:: PROVIDED INFORMATION ::
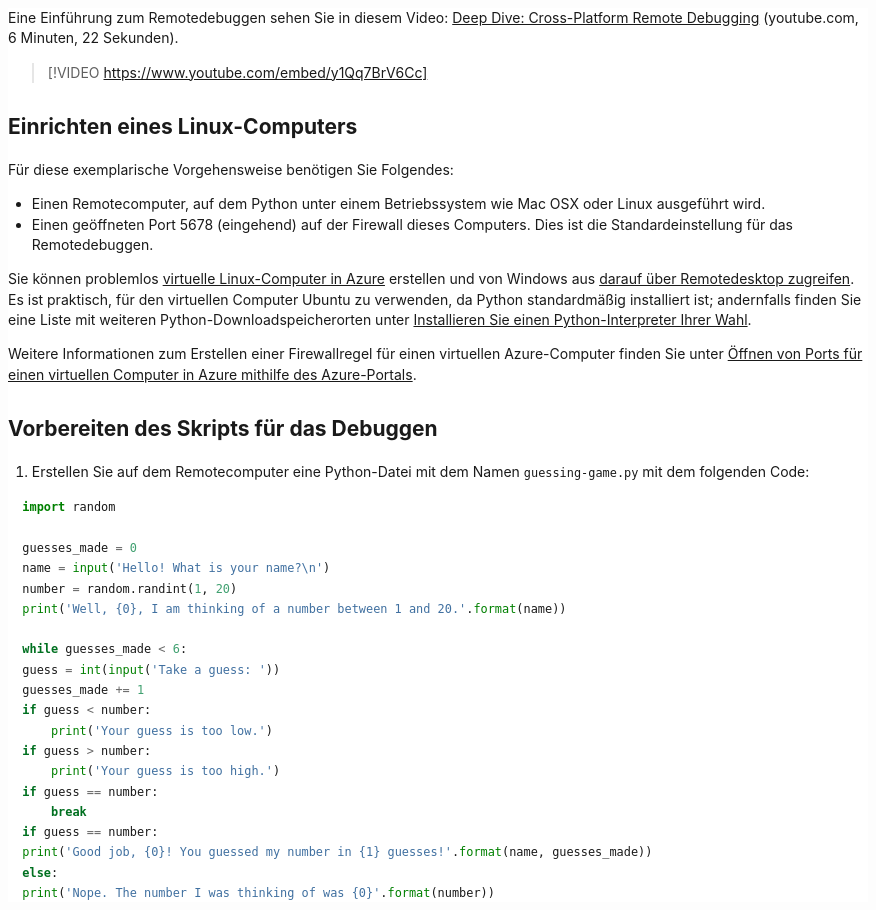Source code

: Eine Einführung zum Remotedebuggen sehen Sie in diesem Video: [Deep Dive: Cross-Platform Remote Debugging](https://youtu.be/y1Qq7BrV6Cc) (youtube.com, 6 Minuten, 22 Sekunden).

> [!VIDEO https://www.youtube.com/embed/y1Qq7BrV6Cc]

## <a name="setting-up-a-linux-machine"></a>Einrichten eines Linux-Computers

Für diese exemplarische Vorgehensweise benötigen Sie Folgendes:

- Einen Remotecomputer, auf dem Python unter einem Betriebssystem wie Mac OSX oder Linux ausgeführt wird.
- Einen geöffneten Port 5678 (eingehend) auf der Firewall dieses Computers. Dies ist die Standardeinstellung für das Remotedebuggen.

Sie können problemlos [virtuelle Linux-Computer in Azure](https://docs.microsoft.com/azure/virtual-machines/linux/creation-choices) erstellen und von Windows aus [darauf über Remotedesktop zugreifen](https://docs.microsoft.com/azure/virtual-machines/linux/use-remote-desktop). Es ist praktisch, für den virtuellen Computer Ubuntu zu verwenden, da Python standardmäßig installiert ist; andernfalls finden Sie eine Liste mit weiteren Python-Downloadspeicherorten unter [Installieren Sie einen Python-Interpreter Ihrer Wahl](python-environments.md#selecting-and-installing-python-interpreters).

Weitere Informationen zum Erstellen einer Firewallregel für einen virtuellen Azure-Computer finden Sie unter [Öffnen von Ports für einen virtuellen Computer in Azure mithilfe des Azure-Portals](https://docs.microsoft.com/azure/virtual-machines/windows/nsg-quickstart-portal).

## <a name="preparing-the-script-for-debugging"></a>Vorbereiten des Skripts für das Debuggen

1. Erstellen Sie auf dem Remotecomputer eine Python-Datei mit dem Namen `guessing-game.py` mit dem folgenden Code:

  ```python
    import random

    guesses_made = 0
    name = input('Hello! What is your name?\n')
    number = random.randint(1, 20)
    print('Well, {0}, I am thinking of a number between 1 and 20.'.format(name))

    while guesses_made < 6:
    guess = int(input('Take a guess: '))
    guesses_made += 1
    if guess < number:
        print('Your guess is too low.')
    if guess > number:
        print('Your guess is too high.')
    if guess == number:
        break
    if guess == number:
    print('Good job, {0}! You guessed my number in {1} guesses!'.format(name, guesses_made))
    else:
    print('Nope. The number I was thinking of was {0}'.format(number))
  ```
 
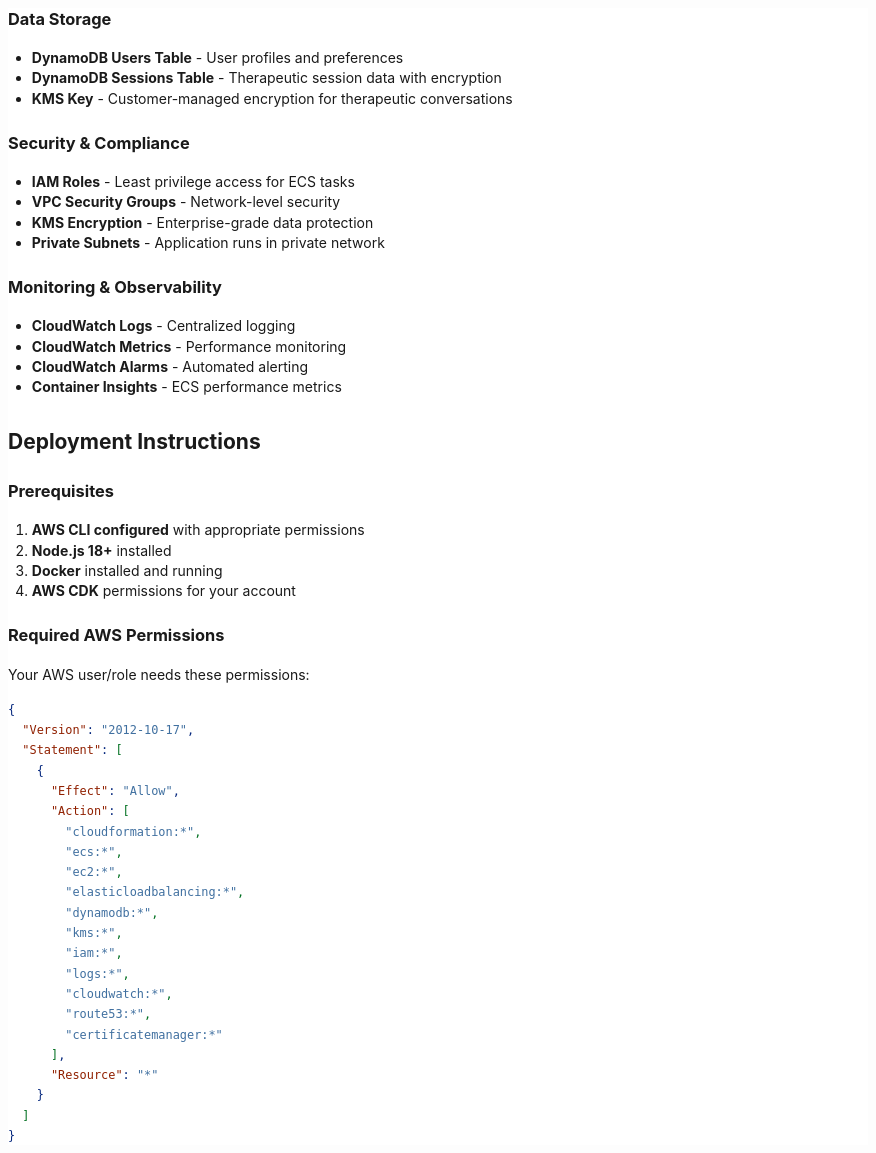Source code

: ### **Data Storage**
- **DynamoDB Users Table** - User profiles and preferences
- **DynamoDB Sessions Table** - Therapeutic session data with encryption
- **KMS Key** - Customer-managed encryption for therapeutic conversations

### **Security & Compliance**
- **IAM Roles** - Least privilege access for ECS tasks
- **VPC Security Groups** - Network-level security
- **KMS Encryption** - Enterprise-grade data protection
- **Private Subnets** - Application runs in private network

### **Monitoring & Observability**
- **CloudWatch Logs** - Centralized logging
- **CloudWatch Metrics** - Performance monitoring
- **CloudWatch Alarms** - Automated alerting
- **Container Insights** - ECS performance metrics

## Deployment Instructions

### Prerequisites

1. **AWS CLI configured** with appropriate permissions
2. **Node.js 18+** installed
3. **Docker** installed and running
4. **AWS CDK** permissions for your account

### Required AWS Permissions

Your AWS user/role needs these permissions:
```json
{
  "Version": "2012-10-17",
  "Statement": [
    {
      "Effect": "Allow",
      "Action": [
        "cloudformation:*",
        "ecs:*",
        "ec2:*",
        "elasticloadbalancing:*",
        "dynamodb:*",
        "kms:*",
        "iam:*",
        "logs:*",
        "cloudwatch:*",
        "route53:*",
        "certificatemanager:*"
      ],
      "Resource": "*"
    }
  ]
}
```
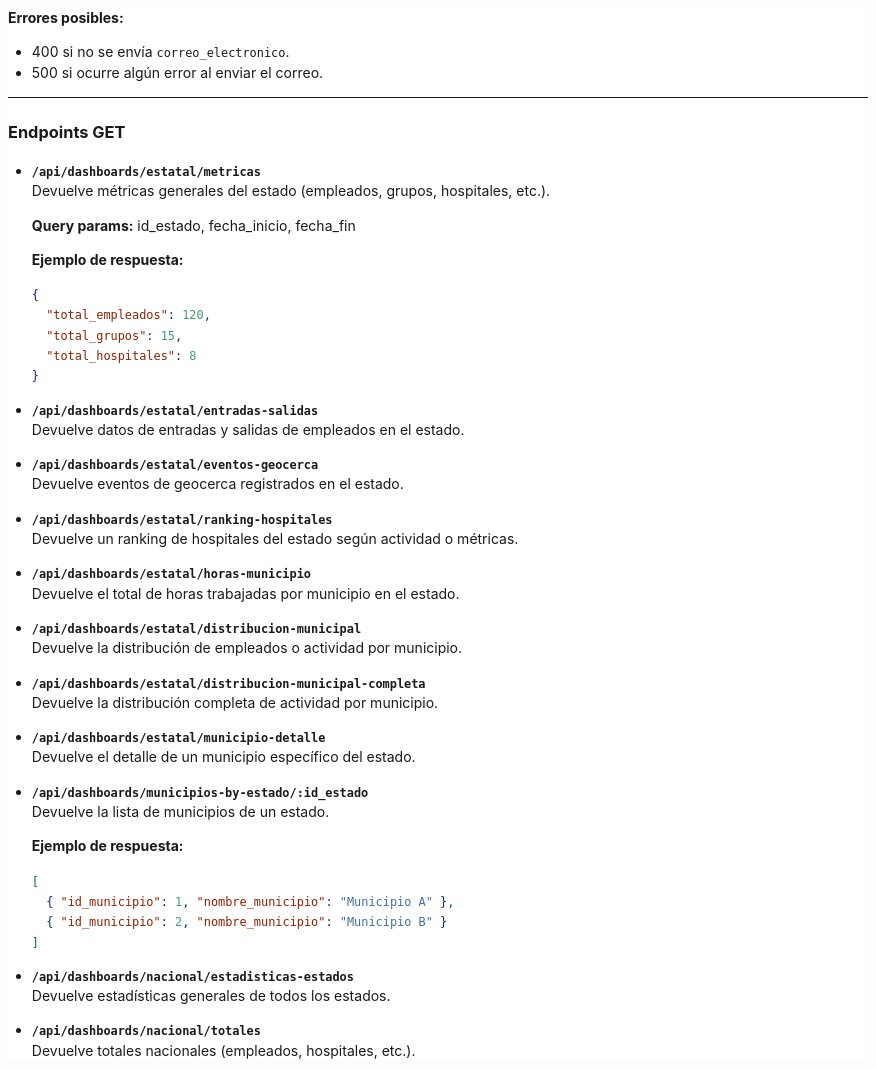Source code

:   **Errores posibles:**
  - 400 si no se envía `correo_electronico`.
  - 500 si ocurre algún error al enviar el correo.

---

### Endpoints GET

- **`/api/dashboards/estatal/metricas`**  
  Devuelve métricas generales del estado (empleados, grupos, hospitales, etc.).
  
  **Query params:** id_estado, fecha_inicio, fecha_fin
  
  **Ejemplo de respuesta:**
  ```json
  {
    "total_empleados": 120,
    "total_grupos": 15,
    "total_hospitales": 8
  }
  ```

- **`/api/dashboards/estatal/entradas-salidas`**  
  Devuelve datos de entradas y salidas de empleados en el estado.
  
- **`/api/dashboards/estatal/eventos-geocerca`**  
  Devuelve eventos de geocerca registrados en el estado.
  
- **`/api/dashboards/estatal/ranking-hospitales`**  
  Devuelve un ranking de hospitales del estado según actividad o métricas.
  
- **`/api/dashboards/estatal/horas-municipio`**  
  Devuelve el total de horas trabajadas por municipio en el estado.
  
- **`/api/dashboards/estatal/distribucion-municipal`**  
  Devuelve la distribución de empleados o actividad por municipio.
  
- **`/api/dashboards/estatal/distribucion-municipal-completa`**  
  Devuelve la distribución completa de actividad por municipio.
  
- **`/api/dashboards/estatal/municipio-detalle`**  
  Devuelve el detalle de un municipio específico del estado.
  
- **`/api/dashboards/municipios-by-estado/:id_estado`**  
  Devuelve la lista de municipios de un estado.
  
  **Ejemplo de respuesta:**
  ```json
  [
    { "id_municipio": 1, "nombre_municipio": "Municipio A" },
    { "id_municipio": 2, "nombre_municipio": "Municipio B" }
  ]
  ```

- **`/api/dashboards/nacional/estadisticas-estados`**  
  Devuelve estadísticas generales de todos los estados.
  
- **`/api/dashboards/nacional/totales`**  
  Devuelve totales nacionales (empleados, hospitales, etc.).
:::
:: PROVIDED INFORMATION ::
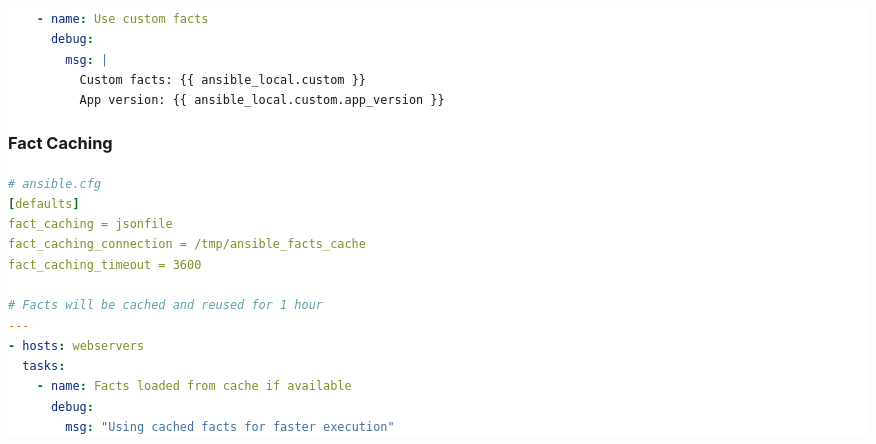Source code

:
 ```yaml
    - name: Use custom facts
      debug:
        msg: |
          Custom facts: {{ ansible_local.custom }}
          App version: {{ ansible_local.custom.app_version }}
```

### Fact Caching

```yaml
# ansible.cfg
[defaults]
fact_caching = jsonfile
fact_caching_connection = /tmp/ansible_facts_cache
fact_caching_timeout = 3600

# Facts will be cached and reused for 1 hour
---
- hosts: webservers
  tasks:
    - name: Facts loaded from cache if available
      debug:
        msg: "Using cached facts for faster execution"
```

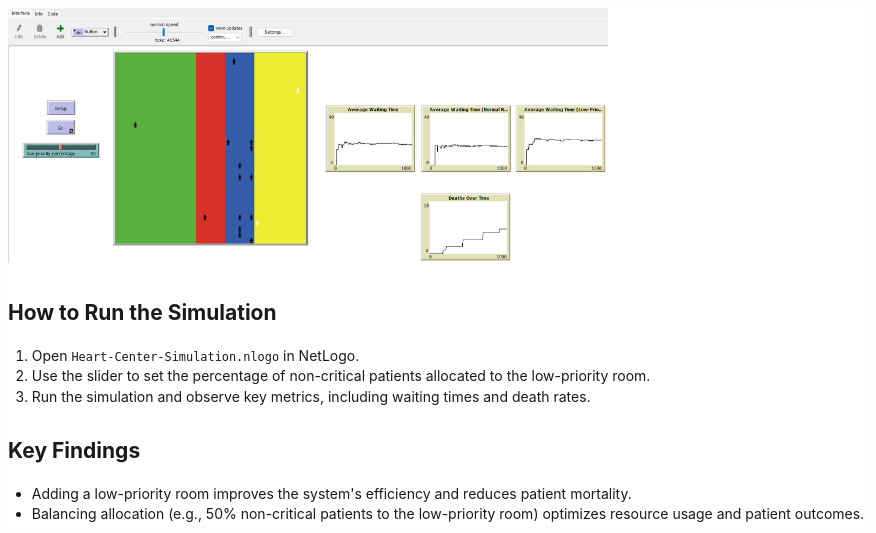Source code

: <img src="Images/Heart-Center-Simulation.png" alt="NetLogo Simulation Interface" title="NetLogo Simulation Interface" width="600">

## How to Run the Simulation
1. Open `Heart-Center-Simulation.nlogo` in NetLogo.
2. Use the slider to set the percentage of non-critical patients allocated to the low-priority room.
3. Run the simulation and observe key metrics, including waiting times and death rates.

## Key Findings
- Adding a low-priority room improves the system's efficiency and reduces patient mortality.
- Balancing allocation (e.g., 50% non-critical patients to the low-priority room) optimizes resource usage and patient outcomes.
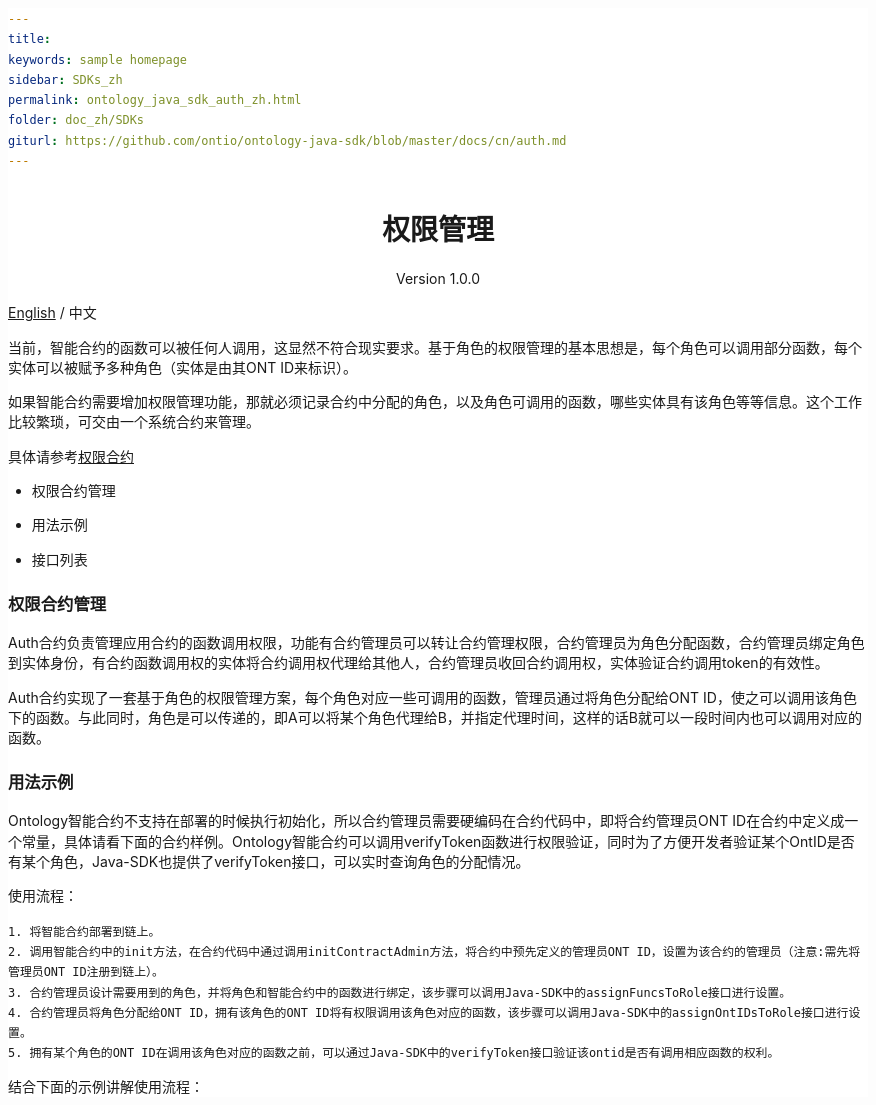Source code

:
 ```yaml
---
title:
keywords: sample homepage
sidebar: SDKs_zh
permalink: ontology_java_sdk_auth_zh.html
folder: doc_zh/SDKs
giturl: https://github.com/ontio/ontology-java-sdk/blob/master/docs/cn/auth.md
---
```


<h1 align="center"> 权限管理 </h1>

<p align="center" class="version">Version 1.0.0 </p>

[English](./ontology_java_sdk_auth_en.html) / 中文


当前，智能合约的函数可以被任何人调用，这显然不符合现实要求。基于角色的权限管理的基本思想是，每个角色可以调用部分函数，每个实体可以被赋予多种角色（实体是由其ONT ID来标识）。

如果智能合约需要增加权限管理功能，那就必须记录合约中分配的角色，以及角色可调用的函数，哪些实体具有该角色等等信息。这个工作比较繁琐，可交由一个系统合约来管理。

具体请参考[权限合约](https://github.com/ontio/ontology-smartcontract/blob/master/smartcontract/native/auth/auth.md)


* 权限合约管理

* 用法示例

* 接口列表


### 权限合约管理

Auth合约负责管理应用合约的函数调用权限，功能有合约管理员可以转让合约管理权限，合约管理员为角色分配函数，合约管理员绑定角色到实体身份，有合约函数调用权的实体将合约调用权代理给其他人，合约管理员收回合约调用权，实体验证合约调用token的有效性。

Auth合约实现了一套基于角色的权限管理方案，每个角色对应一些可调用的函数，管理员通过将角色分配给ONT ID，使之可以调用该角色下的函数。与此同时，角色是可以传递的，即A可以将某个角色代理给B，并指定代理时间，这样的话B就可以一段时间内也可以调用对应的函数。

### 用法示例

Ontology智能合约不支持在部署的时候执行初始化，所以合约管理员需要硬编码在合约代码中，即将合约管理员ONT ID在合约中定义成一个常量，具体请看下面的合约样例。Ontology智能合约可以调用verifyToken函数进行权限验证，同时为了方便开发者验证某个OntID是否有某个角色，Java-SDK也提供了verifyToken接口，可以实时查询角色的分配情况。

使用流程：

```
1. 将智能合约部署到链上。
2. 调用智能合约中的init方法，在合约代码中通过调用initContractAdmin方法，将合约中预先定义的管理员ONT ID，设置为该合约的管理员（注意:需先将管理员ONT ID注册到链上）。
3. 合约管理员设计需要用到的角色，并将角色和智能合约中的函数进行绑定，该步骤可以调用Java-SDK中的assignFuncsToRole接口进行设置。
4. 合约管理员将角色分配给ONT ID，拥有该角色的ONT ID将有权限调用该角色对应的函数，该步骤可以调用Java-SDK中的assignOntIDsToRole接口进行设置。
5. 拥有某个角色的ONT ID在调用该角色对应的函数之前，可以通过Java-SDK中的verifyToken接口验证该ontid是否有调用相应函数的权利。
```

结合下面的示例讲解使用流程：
:::
WHAT IS NEEDED:
Which lines above run from the one containing "## How to Run the Simulation" down to the one containing "- Adding a low-priority"? Repeat exactly those, both ends included, and nothing else.

SOLUTION FOR THIS TASK:
## How to Run the Simulation
1. Open `Heart-Center-Simulation.nlogo` in NetLogo.
2. Use the slider to set the percentage of non-critical patients allocated to the low-priority room.
3. Run the simulation and observe key metrics, including waiting times and death rates.

## Key Findings
- Adding a low-priority room improves the system's efficiency and reduces patient mortality.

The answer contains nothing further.